La réalisation du cliché s’effectuera à l’aide d’un Fuji GX617 permettant l’exposition de film 120 au format 6X17cm. Quoi de plus magique que l’observation d’un ekta moyen format panoramique sur une table lumineuse. Aussi fabuleux soit-il, ce type d’appareil relève d’un fonctionnement un tant soit peu archaïque… entièrement manuel, aucune cellule pour la mesure de la lumière, aucun automatisme, pas davantage d’autofocus ou même de mise au point à l’aide d’un micro prisme ou d’un stigmomètre. Il faut prendre le temps de penser sa photo, un laps de temps nécessaire au cadrage, si large qu’il n’est pas rare que le champ embrasse des objets indésirables. Le cadrage effectué, la mesure de la lumière ne se révèle pas plus aisée, l’écart de luminosité d’un bord à l’autre de l’image pouvant être très important. Et la mise au point me direz-vous ? S’il n’existe ni autofocus, ni rampe de mise au point, comment s’effectue-t-elle ? Simplement par estimation visuelle, eh oui, c’est le terme exact.
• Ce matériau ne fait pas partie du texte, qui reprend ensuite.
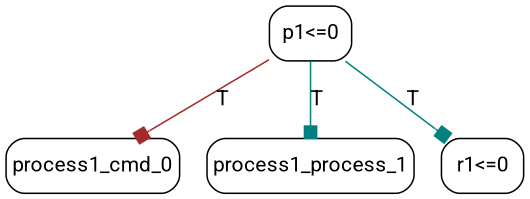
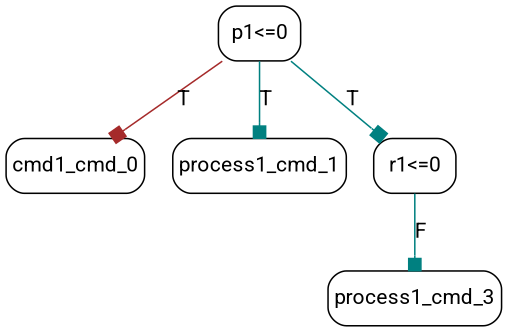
  digraph {
    fontname=Roboto
    node [fontname=Roboto margin="0.05,0.05" shape=box style=rounded]
    edge [arrowhead=box color=teal fontname=Roboto]
-   n1 [label=process1_cmd_0]
-   n2 [label=process1_process_1]
+   n1 [label=cmd1_cmd_0]
+   n2 [label=process1_cmd_1]
    n3 [label="p1<=0"]
    n4 [label="r1<=0"]
+   n5 [label=process1_cmd_3]
    n3 -> n1 [color=brown label=T]
    n3 -> n2 [label=T]
    n3 -> n4 [label=T]
+   n4 -> n5 [label=F]
  }
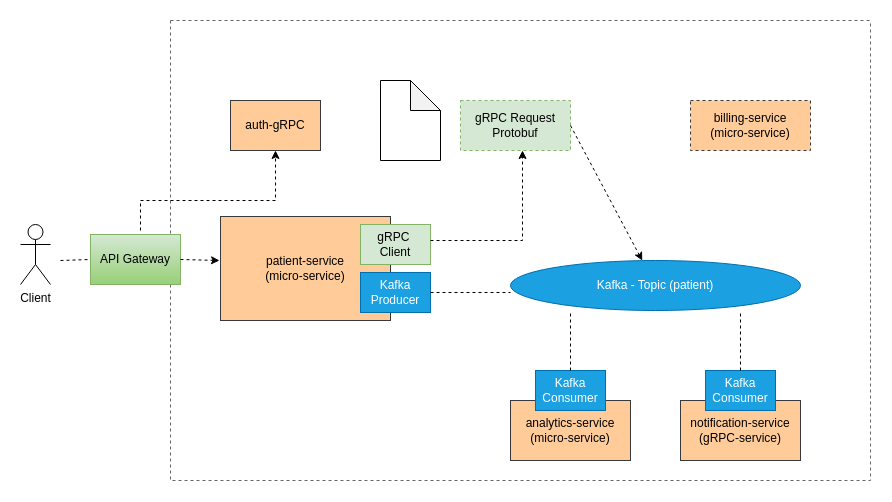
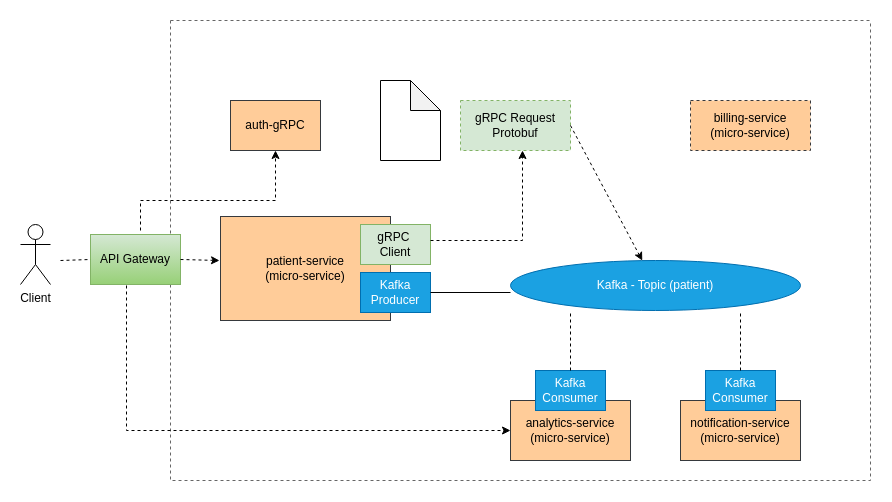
  <mxCell id="0" />
  <mxCell id="1" parent="0" />
  <mxCell id="2" value="Client" style="shape=umlActor;verticalLabelPosition=bottom;verticalAlign=top;html=1;outlineConnect=0;" parent="1" vertex="1"><mxGeometry y="224" width="30" height="60" as="geometry" x="20" /></mxCell>
  <mxCell id="3" value="" style="swimlane;startSize=0;dashed=1;fillColor=#f5f5f5;gradientColor=#b3b3b3;strokeColor=#666666;" parent="1" vertex="1"><mxGeometry x="170" y="20" width="700" height="460" as="geometry"><mxRectangle x="150" y="210" width="50" height="40" as="alternateBounds" /></mxGeometry></mxCell>
  <mxCell id="4" value="patient-service&lt;br&gt;(micro-service)" style="rounded=0;whiteSpace=wrap;html=1;fillColor=#ffcc99;strokeColor=#36393d;" parent="3" vertex="1"><mxGeometry x="50" y="196" width="170" height="104" as="geometry" /></mxCell>
  <mxCell id="5" value="billing-service&lt;br&gt;(micro-service)" style="rounded=0;whiteSpace=wrap;html=1;fillColor=#ffcc99;strokeColor=#36393d;dashed=1;" parent="3" vertex="1"><mxGeometry x="520" y="80" width="120" height="50" as="geometry" /></mxCell>
  <mxCell id="6" value="gRPC&amp;nbsp;&lt;div&gt;Client&lt;/div&gt;" style="rounded=0;whiteSpace=wrap;html=1;fillColor=#d5e8d4;strokeColor=#82b366;" parent="3" vertex="1"><mxGeometry x="190" y="204" width="70" height="40" as="geometry" /></mxCell>
  <mxCell id="7" value="gRPC Request&lt;br&gt;Protobuf" style="rounded=0;whiteSpace=wrap;html=1;fillColor=#d5e8d4;strokeColor=#82b366;dashed=1;" parent="3" vertex="1"><mxGeometry x="290" y="80" width="110" height="50" as="geometry" /></mxCell>
  <mxCell id="8" value="Kafka&lt;br&gt;Producer" style="rounded=0;whiteSpace=wrap;html=1;fillColor=#1ba1e2;fontColor=#ffffff;strokeColor=#006EAF;" parent="3" vertex="1"><mxGeometry x="190" y="252" width="70" height="40" as="geometry" /></mxCell>
  <mxCell id="9" value="" style="endArrow=classic;html=1;rounded=0;dashed=1;" parent="3" edge="1"><mxGeometry width="50" height="50" relative="1" as="geometry"><mxPoint x="260" y="220" as="sourcePoint" /><mxPoint x="352" y="130" as="targetPoint" /><Array as="points"><mxPoint x="352" y="220" /></Array></mxGeometry></mxCell>
  <mxCell id="10" value="" style="endArrow=classic;html=1;rounded=0;exitX=1;exitY=0.5;exitDx=0;exitDy=0;dashed=1;" parent="3" source="7" target="11" edge="1"><mxGeometry width="50" height="50" relative="1" as="geometry"><mxPoint x="350" y="390" as="sourcePoint" /><mxPoint x="400" y="340" as="targetPoint" /></mxGeometry></mxCell>
  <mxCell id="11" value="Kafka - Topic (patient)" style="ellipse;whiteSpace=wrap;html=1;fillColor=#1ba1e2;fontColor=#ffffff;strokeColor=#006EAF;" parent="3" vertex="1"><mxGeometry x="340" y="240" width="290" height="50" as="geometry" /></mxCell>
- <mxCell id="12" value="" style="endArrow=none;dashed=1;html=1;rounded=0;entryX=0;entryY=0.64;entryDx=0;entryDy=0;exitX=1;exitY=0.5;exitDx=0;exitDy=0;entryPerimeter=0;" parent="3" source="8" target="11" edge="1"><mxGeometry width="50" height="50" relative="1" as="geometry"><mxPoint x="260" y="275" as="sourcePoint" /><mxPoint x="400" y="340" as="targetPoint" /></mxGeometry></mxCell>
+ <mxCell id="12" value="" style="endArrow=none;dashed=0;html=1;rounded=0;entryX=0;entryY=0.64;entryDx=0;entryDy=0;exitX=1;exitY=0.5;exitDx=0;exitDy=0;entryPerimeter=0;" parent="3" source="8" target="11" edge="1"><mxGeometry width="50" height="50" relative="1" as="geometry"><mxPoint x="260" y="275" as="sourcePoint" /><mxPoint x="400" y="340" as="targetPoint" /></mxGeometry></mxCell>
  <mxCell id="13" value="analytics-service&lt;br&gt;(micro-service)" style="rounded=0;whiteSpace=wrap;html=1;fillColor=#ffcc99;strokeColor=#36393d;" parent="3" vertex="1"><mxGeometry x="340" y="380" width="120" height="60" as="geometry" /></mxCell>
- <mxCell id="14" value="notification-service&lt;br&gt;(gRPC-service)" style="rounded=0;whiteSpace=wrap;html=1;fillColor=#ffcc99;strokeColor=#36393d;" parent="3" vertex="1"><mxGeometry x="510" y="380" width="120" height="60" as="geometry" /></mxCell>
+ <mxCell id="14" value="notification-service&lt;br&gt;(micro-service)" style="rounded=0;whiteSpace=wrap;html=1;fillColor=#ffcc99;strokeColor=#36393d;" parent="3" vertex="1"><mxGeometry x="510" y="380" width="120" height="60" as="geometry" /></mxCell>
  <mxCell id="15" value="Kafka&lt;br&gt;Consumer" style="rounded=0;whiteSpace=wrap;html=1;fillColor=#1ba1e2;fontColor=#ffffff;strokeColor=#006EAF;" parent="3" vertex="1"><mxGeometry x="365" y="350" width="70" height="40" as="geometry" /></mxCell>
  <mxCell id="16" value="Kafka&lt;br&gt;Consumer" style="rounded=0;whiteSpace=wrap;html=1;fillColor=#1ba1e2;fontColor=#ffffff;strokeColor=#006EAF;" parent="3" vertex="1"><mxGeometry x="535" y="350" width="70" height="40" as="geometry" /></mxCell>
  <mxCell id="17" value="" style="endArrow=none;dashed=1;html=1;rounded=0;exitX=0.5;exitY=0;exitDx=0;exitDy=0;" parent="3" source="15" edge="1"><mxGeometry width="50" height="50" relative="1" as="geometry"><mxPoint x="350" y="390" as="sourcePoint" /><mxPoint x="400" y="290" as="targetPoint" /></mxGeometry></mxCell>
  <mxCell id="18" value="" style="endArrow=none;dashed=1;html=1;rounded=0;exitX=0.5;exitY=0;exitDx=0;exitDy=0;" parent="3" source="16" edge="1"><mxGeometry width="50" height="50" relative="1" as="geometry"><mxPoint x="410" y="360" as="sourcePoint" /><mxPoint x="570" y="290" as="targetPoint" /></mxGeometry></mxCell>
  <mxCell id="19" value="" style="shape=note;whiteSpace=wrap;html=1;backgroundOutline=1;darkOpacity=0.05;" parent="3" vertex="1"><mxGeometry x="210" y="60" width="60" height="80" as="geometry" /></mxCell>
  <mxCell id="20" value="auth-gRPC" style="rounded=0;whiteSpace=wrap;html=1;fillColor=#ffcc99;strokeColor=#36393d;" vertex="1" parent="3"><mxGeometry x="60" y="80" width="90" height="50" as="geometry" /></mxCell>
  <mxCell id="21" value="API Gateway" style="rounded=0;whiteSpace=wrap;html=1;fillColor=#d5e8d4;gradientColor=#97d077;strokeColor=#82b366;" parent="1" vertex="1"><mxGeometry x="90" y="234" width="90" height="50" as="geometry" /></mxCell>
  <mxCell id="22" value="" style="endArrow=classic;html=1;rounded=0;exitX=1;exitY=0.5;exitDx=0;exitDy=0;dashed=1;" parent="1" source="21" edge="1"><mxGeometry width="50" height="50" relative="1" as="geometry"><mxPoint x="580" y="410" as="sourcePoint" /><mxPoint x="219" y="260" as="targetPoint" /></mxGeometry></mxCell>
  <mxCell id="23" value="" style="endArrow=none;dashed=1;html=1;rounded=0;entryX=0;entryY=0.5;entryDx=0;entryDy=0;" parent="1" target="21" edge="1"><mxGeometry width="50" height="50" relative="1" as="geometry"><mxPoint x="60" y="260" as="sourcePoint" /><mxPoint x="630" y="360" as="targetPoint" /></mxGeometry></mxCell>
+ <mxCell id="24" value="" style="endArrow=classic;html=1;rounded=0;exitX=0.4;exitY=1.02;exitDx=0;exitDy=0;exitPerimeter=0;entryX=0;entryY=0.5;entryDx=0;entryDy=0;dashed=1;" edge="1" parent="1" source="21" target="13"><mxGeometry width="50" height="50" relative="1" as="geometry"><mxPoint x="580" y="420" as="sourcePoint" /><mxPoint x="630" y="370" as="targetPoint" /><Array as="points"><mxPoint x="126" y="430" /></Array></mxGeometry></mxCell>
  <mxCell id="25" value="" style="endArrow=classic;html=1;rounded=0;entryX=0.5;entryY=1;entryDx=0;entryDy=0;dashed=1;" edge="1" parent="1" target="20"><mxGeometry width="50" height="50" relative="1" as="geometry"><mxPoint x="140" y="230" as="sourcePoint" /><mxPoint x="630" y="370" as="targetPoint" /><Array as="points"><mxPoint x="140" y="200" /><mxPoint x="275" y="200" /></Array></mxGeometry></mxCell>
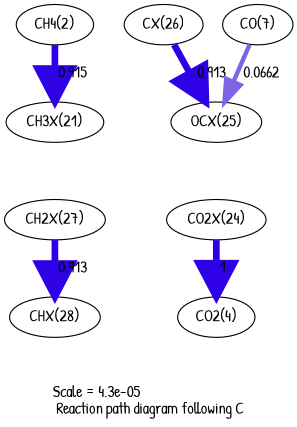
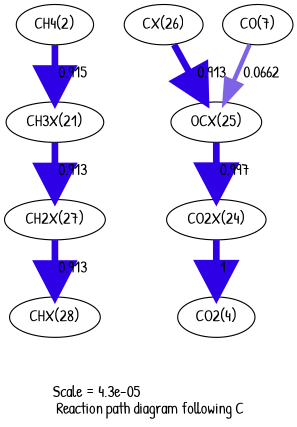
  digraph {
    fontname="Patrick Hand"
    label="Scale = 4.3e-05\l Reaction path diagram following C"
    node [fontname="Patrick Hand"]
    edge [arrowsize=2.97 color="0.7, 1.41, 0.9" fontname="Patrick Hand" penwidth=5.93]
    n1 [label="CH4(2)"]
    n2 [label="CH3X(21)"]
    n3 [label="CH2X(27)"]
    n4 [label="CHX(28)"]
    n5 [label="CX(26)"]
    n6 [label="OCX(25)"]
    n7 [label="CO2X(24)"]
    n8 [label="CO2(4)"]
    n9 [label="CO(7)"]
    n1 -> n2 [color="0.7, 1.42, 0.9" label=" 0.915"]
+   n2 -> n3 [label=" 0.913"]
    n3 -> n4 [label=" 0.913"]
    n5 -> n6 [label=" 0.913"]
+   n6 -> n7 [arrowsize=3 color="0.7, 1.5, 0.9" label=" 0.997" penwidth=6]
    n7 -> n8 [arrowsize=3 color="0.7, 1.5, 0.9" label=" 1" penwidth=6]
    n9 -> n6 [arrowsize=1.98 color="0.7, 0.566, 0.9" label=" 0.0662" penwidth=3.95]
  }
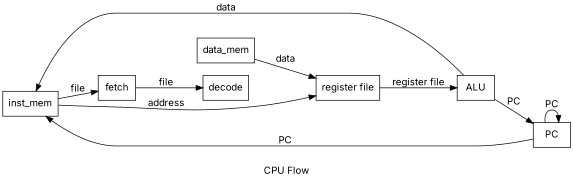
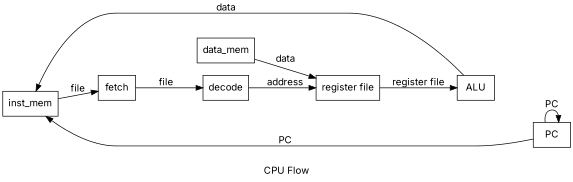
  digraph {
    fontname=Inter
    label="CPU Flow"
    rankdir=LR
    node [fontname=Inter shape=block]
    edge [fontname=Inter]
    inst_mem
    fetch
    decode
    "register file"
    ALU
    PC
    data_mem
    inst_mem -> fetch [label=file]
    fetch -> decode [label=file]
-   inst_mem -> "register file" [label=address]
+   decode -> "register file" [label=address]
    "register file" -> ALU [label="register file"]
    ALU -> inst_mem [label=data]
-   ALU -> PC [label=PC]
    PC -> inst_mem [label=PC]
    PC -> PC [label=PC]
    data_mem -> "register file" [label=data]
  }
Dans les faits il faut estimer la distance séparant le sujet photographié de l’appareil photo tout en tenant compte du diaphragme utilisé qui vous permettra de lire sur l’échelle de l’objectif entre quelle distance minimale et maximale le champ cadré sera net… tout un programme ! (Je sais le jeux de mots était trop tentant !).
Ces opérations – contraignantes pour le néophyte mais ô combien réjouissantes lorsque l’on souhaite maîtriser sa prise de vue en totalité – étant réalisées, il ne reste plus qu’à attendre que le grand manteau noir cède sa place à l’aube du jour naissant.
Fébrile et impatient, je guette l’instant magique où les premiers rayons du soleil embraseront les pierres millénaires au point de leur donner cette couleur chaude qui leur sied à merveille. L’oeil rivé sur l’horizon, je savoure le bonheur d’être seul au coeur de cette cité jadis considérée comme l’un des plus importants foyers culturel du monde antique.
Alors que mes pensées errent dans les couloirs du temps, les pierres s’ornent progressivement d’une coloration orange, l’oeil rivé au viseur, je guette l’instant propice ou l’intégralité du temple sera sous le feu de l’astre solaire. Les quatre photos pouvant être exposées sur chaque film laissent peu de place à l’erreur, qu’il s’agisse d’exposition ou de mise au point, mais quel bonheur de manipuler cet appareil constituant l’essence même de la photographie, une équation on ne peut plus simple entre vitesse et ouverture.
Au final un matin magique m’ayant permis de fixer à tout jamais l’image du temple du seigneur des cieux phéniciens, détruit en août 2015 lors de l’occupation du site de Palmyre durant le conflit armé en Syrie. Une image maintes fois reprises par les magazines relatant la fabuleuse histoire de la cité antique.